Low-Profile Test Took Place At Spaceport America In New Mexico
New Mexico Spaceport Authority (NMSA) officials announced Saturday that Armadillo Aerospace had launched a STIG-B rocket designed and built by the Rockwall, TX, company. This launch was the first licensed FAA launch to take place from Spaceport America's vertical launch complex at the spaceport, and the second research and development test flight this year at Spaceport America conducted by Armadillo Aerospace.
The successful launch was a non-public, unpublished event at the request of Armadillo Aerospace, as the company is testing proprietary advanced launch technologies. Armadillo Aerospace is a leading developer of reusable rocket-powered vehicles and plans to provide a platform for civilian access to suborbital space.
Saturday's flight was the spaceport’s first FAA-licensed launch, the 6th Armadillo Aerospace vehicle, and the 16th vertical launch from Spaceport America since 2006.
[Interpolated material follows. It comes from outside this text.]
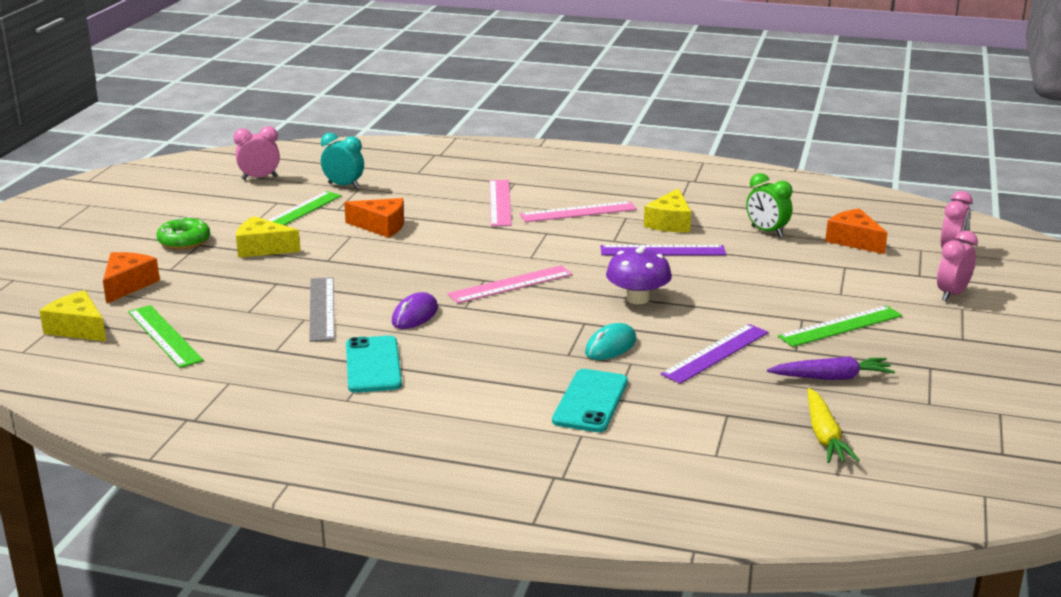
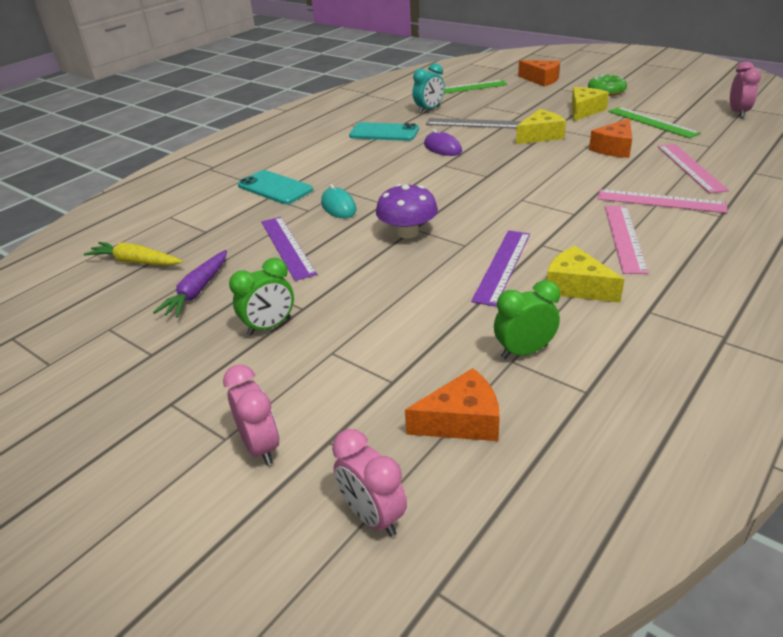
camera: 115 degrees right, 10 degrees up
(78, 328) = (489, 72): yellow cheese -> yellow cheese (540, 136)
(344, 186) = (716, 140): turquoise clock -> turquoise clock (429, 110)
(511, 284) = (471, 184): pink ruler -> pink ruler (690, 167)
(840, 326) = (269, 326): green ruler -> green clock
The blog Parabolic Arc reports that, according to Tweets from Armadillo founder John Carmack, the launch had to be aborted, and it was not known if the vehicle reached it's planned 100 kilometer altitude. "Armadillo flight at Spaceport America hit an abort limit, but the recovery system functioned properly, so the vehicle is safe," he posted on Twitter, adding "Need to analyze data and fix a couple things, will fly again in a couple weeks."
Space News reported in July that the FAA had granted a license to Armadillo for the STIG-B (Suborbital Transport with Inertial Guidance) rocket. They were scheduled to fly in August with payloads from Purdue University and Germany's Vega Space.